Coldwell Banker Commercial National Real Estate Outlook 2021: Opportunities Emerge in Office & MOB as Pandemic, Technology Shift Models - Part Three

This is the final part in a series of insights shared by the Coldwell Banker Commercial team in collaboration with local leadership and real estate professionals from around the country. Their collective insights into the micro and macro market trends for the coming year encompassed an array of asset classes, user types, and investor profiles ranging from private investors to users of all property types.

This post highlights how government-ordered lockdowns impacted property sectors, including office and medical office markets, and looks into the role the pandemic and technology played in commercial real estate. Here’s a link to the first part in the series, a national overview, as well as the second post, on asset class performance.

Office Model Shifts

Nationwide stay-at-home orders and uncertainty caused by COVID-19 impacted the U.S. office market at unprecedented levels, with vacancies expected to reach an all-time high and rents to decline by 11.7%, or much more in 2021, according to researchers at REIS. The lockdown has changed the way many people work and demonstrated that a considerable number of tasks can be accomplished outside of the traditional office space – leading many companies to adopt flexible schedules.

With the need to commute drastically reduced, many people have relocated to the suburbs, which in turn, will impact the future of office space, especially in urban markets. Working from anywhere will become the new norm – though as risks related to the pandemic are mitigated people will likely explore places to work remotely besides their homes. Work style changes may bring back shared service models like coworking; and an increase in hybrid workers will likely spur demand for small office spaces over larger ones as companies rethink the need to maintain expensive real estate portfolios.

CBC NRT’s Bill Ukropina says, “New office spaces will likely include large conference rooms and accessible outdoor areas where offsite employees can meet occasionally for training and bonding. Parking needs will be significantly reduced.”

Suburban Markets Surge

The ability to work from anywhere will fuel growth in secondary and tertiary markets as high-wage city renters continue to become suburban homeowners in 2021. This accelerated population shift to the suburbs, as a result of COVID-19, will create new development demands to replicate the city-like amenities that Millennial and Gen-Z workers are used to and desire. Because these people still have the same expectations of an urban lifestyle, smaller markets will need to recreate themselves with restaurants, shopping, delivery services, entertainment, and everyday conveniences.
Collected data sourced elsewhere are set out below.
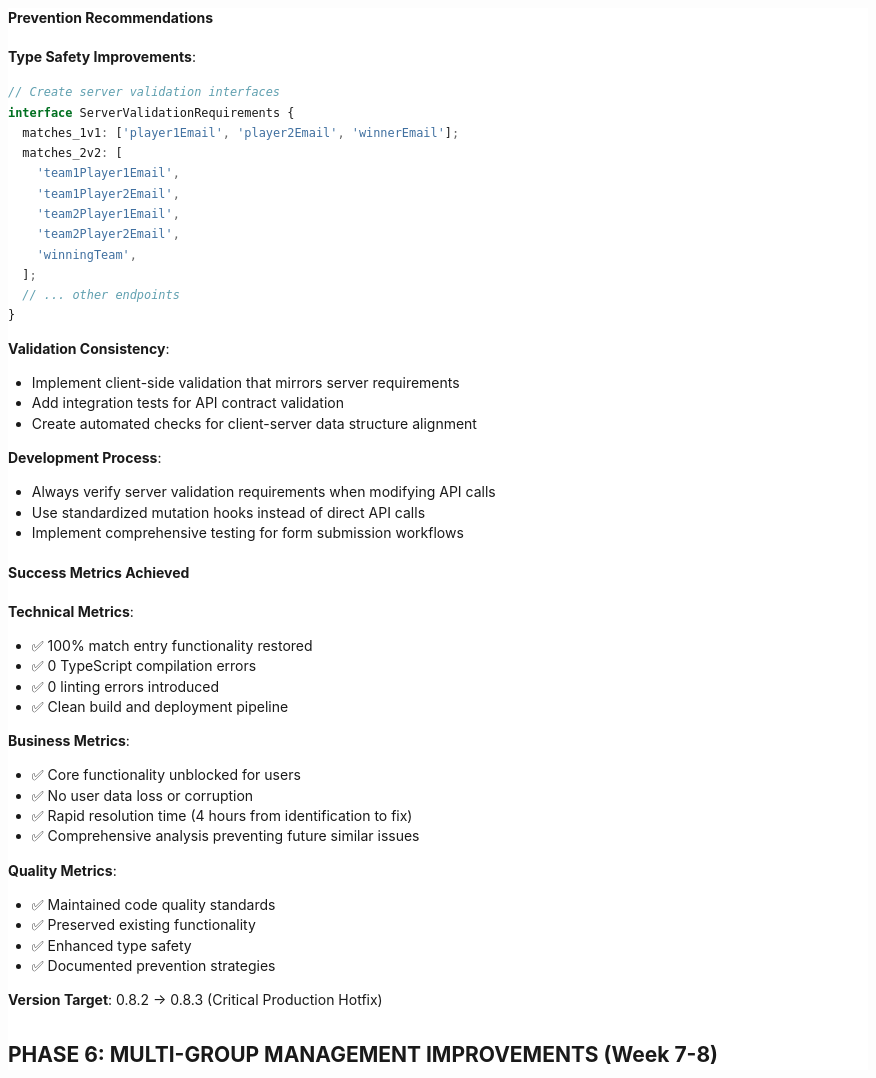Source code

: #### Prevention Recommendations

**Type Safety Improvements**:

```typescript
// Create server validation interfaces
interface ServerValidationRequirements {
  matches_1v1: ['player1Email', 'player2Email', 'winnerEmail'];
  matches_2v2: [
    'team1Player1Email',
    'team1Player2Email',
    'team2Player1Email',
    'team2Player2Email',
    'winningTeam',
  ];
  // ... other endpoints
}
```

**Validation Consistency**:

- Implement client-side validation that mirrors server requirements
- Add integration tests for API contract validation
- Create automated checks for client-server data structure alignment

**Development Process**:

- Always verify server validation requirements when modifying API calls
- Use standardized mutation hooks instead of direct API calls
- Implement comprehensive testing for form submission workflows

#### Success Metrics Achieved

**Technical Metrics**:

- ✅ 100% match entry functionality restored
- ✅ 0 TypeScript compilation errors
- ✅ 0 linting errors introduced
- ✅ Clean build and deployment pipeline

**Business Metrics**:

- ✅ Core functionality unblocked for users
- ✅ No user data loss or corruption
- ✅ Rapid resolution time (4 hours from identification to fix)
- ✅ Comprehensive analysis preventing future similar issues

**Quality Metrics**:

- ✅ Maintained code quality standards
- ✅ Preserved existing functionality
- ✅ Enhanced type safety
- ✅ Documented prevention strategies

**Version Target**: 0.8.2 → 0.8.3 (Critical Production Hotfix)

## PHASE 6: MULTI-GROUP MANAGEMENT IMPROVEMENTS (Week 7-8)
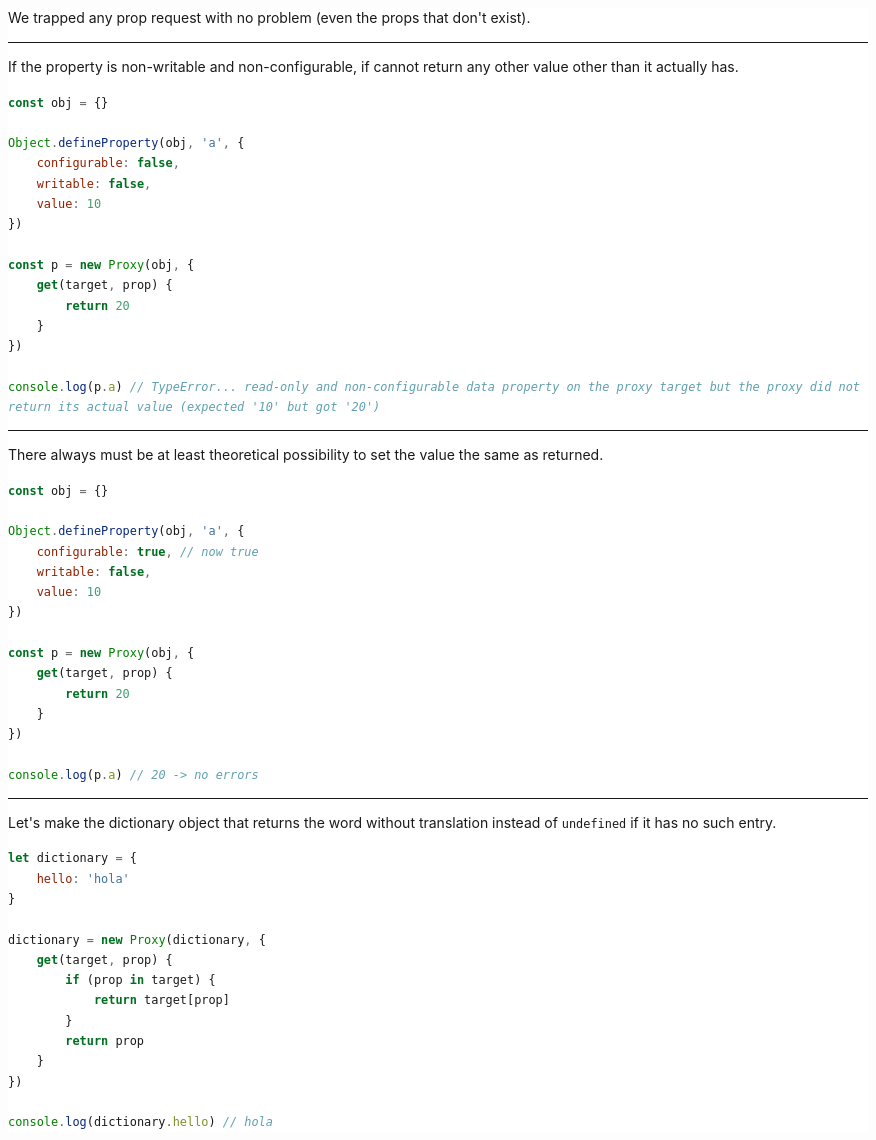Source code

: We trapped any prop request with no problem (even the props that don't exist).

---

If the property is non-writable and non-configurable, if cannot return any other value other than it actually has.

```javascript
const obj = {}

Object.defineProperty(obj, 'a', {
	configurable: false,
	writable: false,
	value: 10
})

const p = new Proxy(obj, {
	get(target, prop) {
		return 20
	}
})

console.log(p.a) // TypeError... read-only and non-configurable data property on the proxy target but the proxy did not return its actual value (expected '10' but got '20')
```

---

There always must be at least theoretical possibility to set the value the same as returned.

```javascript
const obj = {}

Object.defineProperty(obj, 'a', {
	configurable: true, // now true
	writable: false,
	value: 10
})

const p = new Proxy(obj, {
	get(target, prop) {
		return 20
	}
})

console.log(p.a) // 20 -> no errors
```

---

Let's make the dictionary object that returns the word without translation instead of `undefined` if it has no such entry.

```javascript
let dictionary = {
	hello: 'hola'
}

dictionary = new Proxy(dictionary, {
	get(target, prop) {
		if (prop in target) {
			return target[prop]
		}
		return prop
	}
})

console.log(dictionary.hello) // hola
```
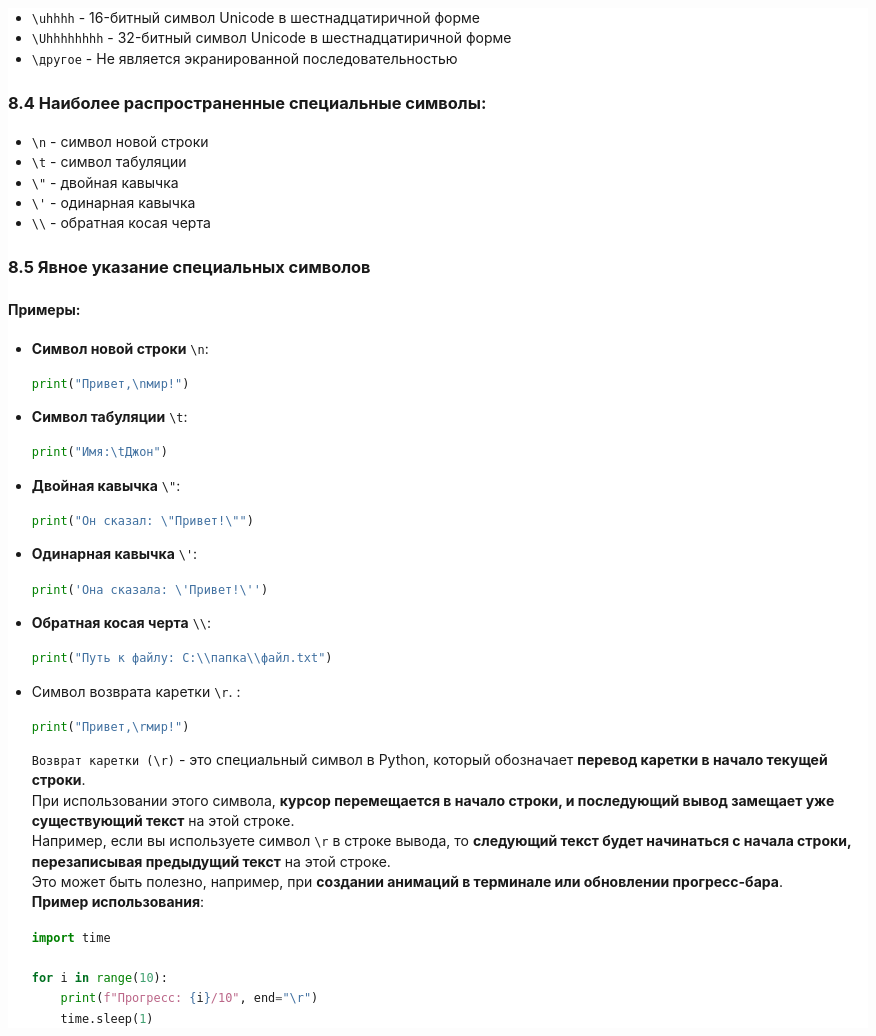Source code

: - `\uhhhh` - 16-битный символ Unicode в шестнадцатиричной форме
- `\Uhhhhhhhh` - 32-битный символ Unicode в шестнадцатиричной форме
- `\другое` - Не является экранированной последовательностью

### 8.4 Наиболее распространенные специальные символы:

- `\n` - символ новой строки
- `\t` - символ табуляции
- `\"` - двойная кавычка
- `\'` - одинарная кавычка
- `\\` - обратная косая черта

### 8.5 Явное указание специальных символов

#### Примеры:

- **Символ новой строки** `\n`:
  ```python
  print("Привет,\nмир!")
  ```
- **Символ табуляции** `\t`:
  ```python
  print("Имя:\tДжон")
  ```
- **Двойная кавычка** `\"`:
  ```python
  print("Он сказал: \"Привет!\"")
  ```
- **Одинарная кавычка** `\'`:
  ```python
  print('Она сказала: \'Привет!\'')
  ```
- **Обратная косая черта** `\\`:
  ```python
  print("Путь к файлу: C:\\папка\\файл.txt")
  ```
- Символ возврата каретки `\r`. :

  ```python
  print("Привет,\rмир!")
  ```

  `Возврат каретки (\r)` - это специальный символ в Python, который обозначает **перевод каретки в начало текущей строки**.  
  При использовании этого символа, **курсор перемещается в начало строки, и последующий вывод замещает уже существующий текст** на этой строке.  
  Например, если вы используете символ `\r` в строке вывода, то **следующий текст будет начинаться с начала строки, перезаписывая предыдущий текст** на этой строке.  
  Это может быть полезно, например, при **создании анимаций в терминале или обновлении прогресс-бара**.  
  **Пример использования**:

  ```python
  import time

  for i in range(10):
      print(f"Прогресс: {i}/10", end="\r")
      time.sleep(1)
  ```
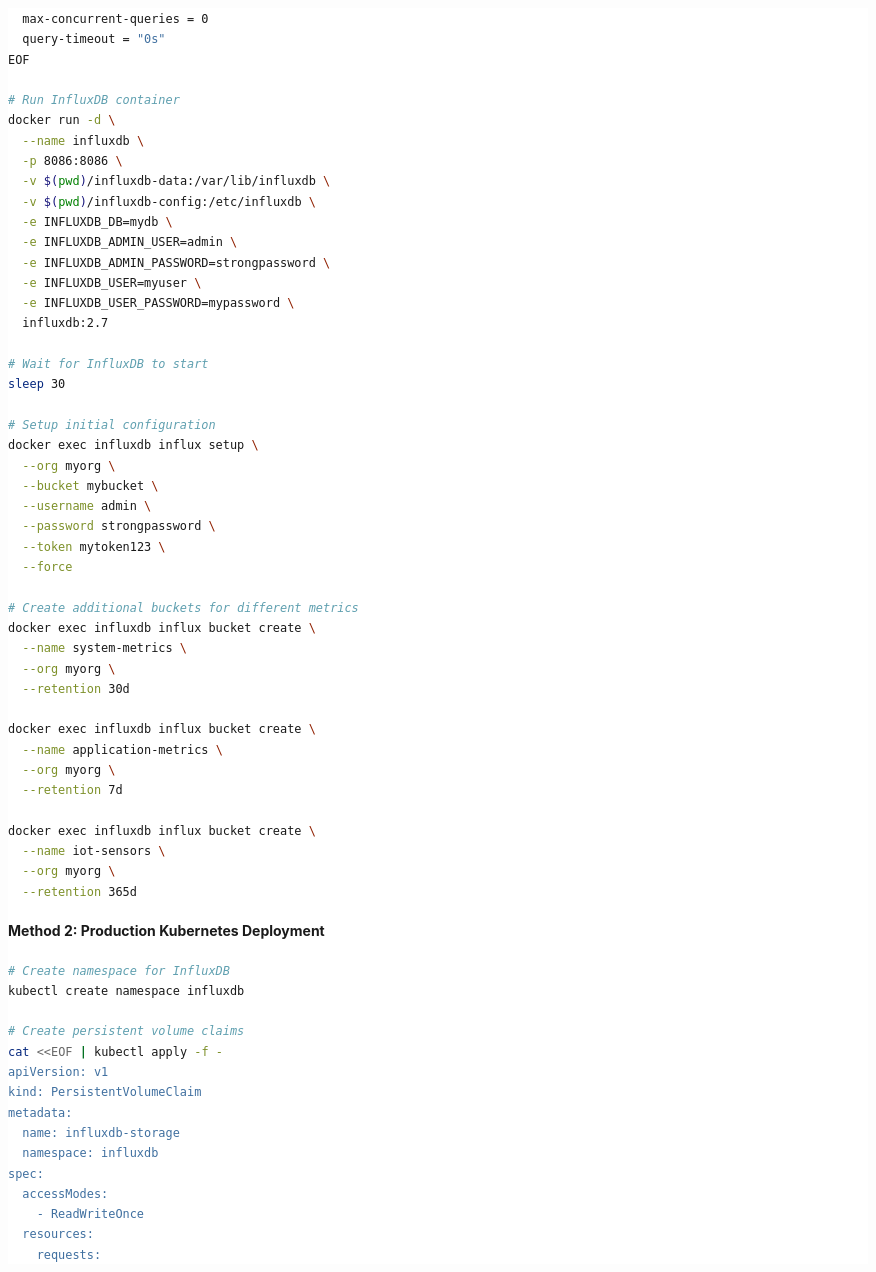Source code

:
```bash
  max-concurrent-queries = 0
  query-timeout = "0s"
EOF

# Run InfluxDB container
docker run -d \
  --name influxdb \
  -p 8086:8086 \
  -v $(pwd)/influxdb-data:/var/lib/influxdb \
  -v $(pwd)/influxdb-config:/etc/influxdb \
  -e INFLUXDB_DB=mydb \
  -e INFLUXDB_ADMIN_USER=admin \
  -e INFLUXDB_ADMIN_PASSWORD=strongpassword \
  -e INFLUXDB_USER=myuser \
  -e INFLUXDB_USER_PASSWORD=mypassword \
  influxdb:2.7

# Wait for InfluxDB to start
sleep 30

# Setup initial configuration
docker exec influxdb influx setup \
  --org myorg \
  --bucket mybucket \
  --username admin \
  --password strongpassword \
  --token mytoken123 \
  --force

# Create additional buckets for different metrics
docker exec influxdb influx bucket create \
  --name system-metrics \
  --org myorg \
  --retention 30d

docker exec influxdb influx bucket create \
  --name application-metrics \
  --org myorg \
  --retention 7d

docker exec influxdb influx bucket create \
  --name iot-sensors \
  --org myorg \
  --retention 365d
```

#### Method 2: Production Kubernetes Deployment
```bash
# Create namespace for InfluxDB
kubectl create namespace influxdb

# Create persistent volume claims
cat <<EOF | kubectl apply -f -
apiVersion: v1
kind: PersistentVolumeClaim
metadata:
  name: influxdb-storage
  namespace: influxdb
spec:
  accessModes:
    - ReadWriteOnce
  resources:
    requests:
```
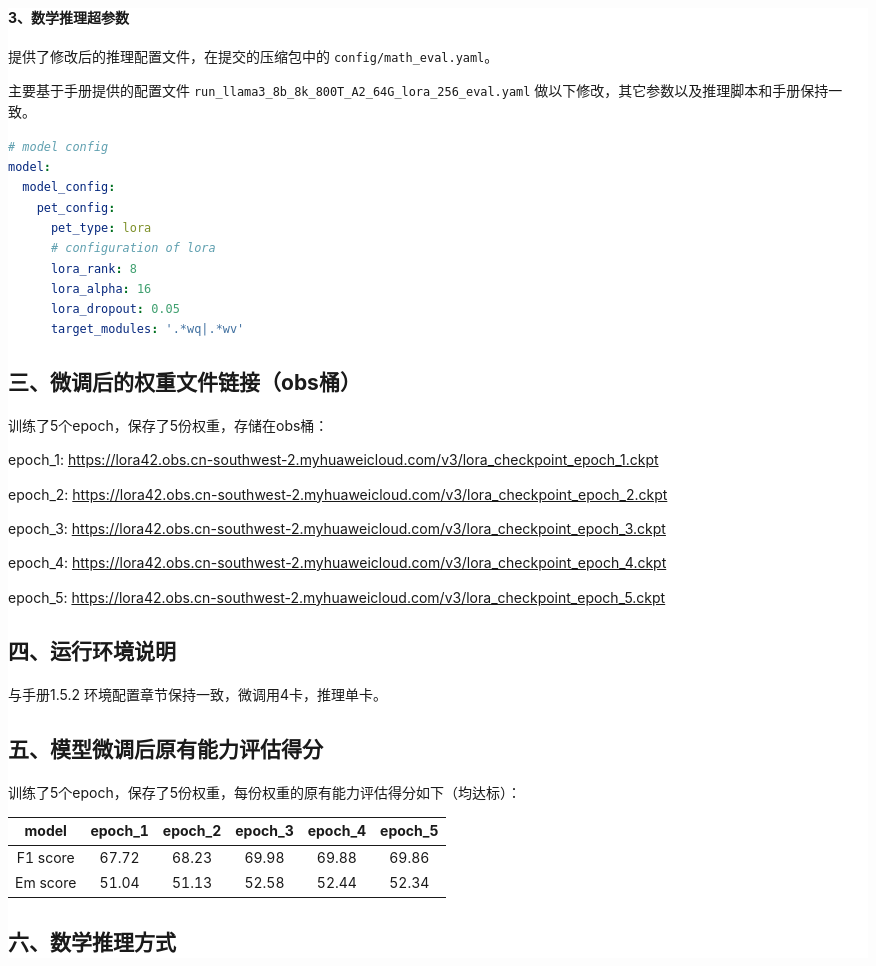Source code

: 
#### 3、数学推理超参数

提供了修改后的推理配置文件，在提交的压缩包中的 `config/math_eval.yaml`。

主要基于手册提供的配置文件 `run_llama3_8b_8k_800T_A2_64G_lora_256_eval.yaml` 做以下修改，其它参数以及推理脚本和手册保持一致。

```yaml
# model config
model:
  model_config:
    pet_config:
      pet_type: lora
      # configuration of lora
      lora_rank: 8
      lora_alpha: 16
      lora_dropout: 0.05
      target_modules: '.*wq|.*wv'
```



## 三、微调后的权重文件链接（obs桶）

训练了5个epoch，保存了5份权重，存储在obs桶：

epoch_1: https://lora42.obs.cn-southwest-2.myhuaweicloud.com/v3/lora_checkpoint_epoch_1.ckpt

epoch_2: https://lora42.obs.cn-southwest-2.myhuaweicloud.com/v3/lora_checkpoint_epoch_2.ckpt

epoch_3: https://lora42.obs.cn-southwest-2.myhuaweicloud.com/v3/lora_checkpoint_epoch_3.ckpt

epoch_4: https://lora42.obs.cn-southwest-2.myhuaweicloud.com/v3/lora_checkpoint_epoch_4.ckpt

epoch_5: https://lora42.obs.cn-southwest-2.myhuaweicloud.com/v3/lora_checkpoint_epoch_5.ckpt



## 四、运行环境说明

与手册1.5.2 环境配置章节保持一致，微调用4卡，推理单卡。



## 五、模型微调后原有能力评估得分

训练了5个epoch，保存了5份权重，每份权重的原有能力评估得分如下（均达标）：

|  model   | epoch_1 | epoch_2 | epoch_3 | epoch_4 | epoch_5 |
| :------: | :-----: | :-----: | :-----: | :-----: | :-----: |
| F1 score |  67.72  |  68.23  |  69.98  |  69.88  |  69.86  |
| Em score |  51.04  |  51.13  |  52.58  |  52.44  |  52.34  |



## 六、数学推理方式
As a result, Coldwell Banker Commercial expects investment and recovery in the suburbs to outpace urban markets for several years.

Coldwell Banker Commercial’s Nic Sakalis says, “We’re seeing a high exodus of businesses leaving NYC to go to the suburbs and demand for one- to three-unit offices for satellites are going quickly.”

Medical Offices Expand

A general reluctance to seek medical care in hospitals, where risk of exposure to extremely sick people is high, is expected to drive strong demand for outpatient care over the next year. The pandemic not only accelerated the need for outpatient locations, but it is also requiring more square footage to support new pathways for patient flow, telehealth services, and flexible screening areas. Owners and investors seeking medical office product will need to adapt their searches to align with these new design solutions. They will also likely need to find easy accessibility to senior housing facilities and other high-density residential projects.

Coldwell Banker Commercial’s Todd Glaskin says, “Medical tenants need the physical space and are paying for it or expanding.”

Tech Adoption

Coldwell Banker Commercial expects property owners will continue deploying smart technologies to keep buildings competitive and operating expenses steady, though the COVID-19 pandemic has led to significant changes in day-to-day property management. Landlords are now conducting much of their business online – with virtual walk-throughs, e-signatures for leases, lockboxes for access, and apps to collect rent and accept maintenance requests. Many owners have embraced video calls to proactively communicate with tenants and carry out repairs. Digital technology is expected to continue to transform this business post-pandemic.


Coldwell Banker Commercial’s Spiegel concludes, “Context is important – this was not a real estate led recession. Many investors are well-capitalized and remain active in the market, even during the shutdown, especially local private investors and those with 1031 tax-deferred exchanges.”

As a result, cap rates are anticipated to continue on a steady to downward trajectory when the crisis eases, with exceptions in retail, hospitality and mid/high-rise office which could remain unstable over the next few years. Coldwell Banker Commercial expects land sales for housing and industrial development product to continue to be in short supply in 2021. Freestanding net lease formats, drive-thru retail and essential businesses should also hold up well compared to actively managed retail over the next few years.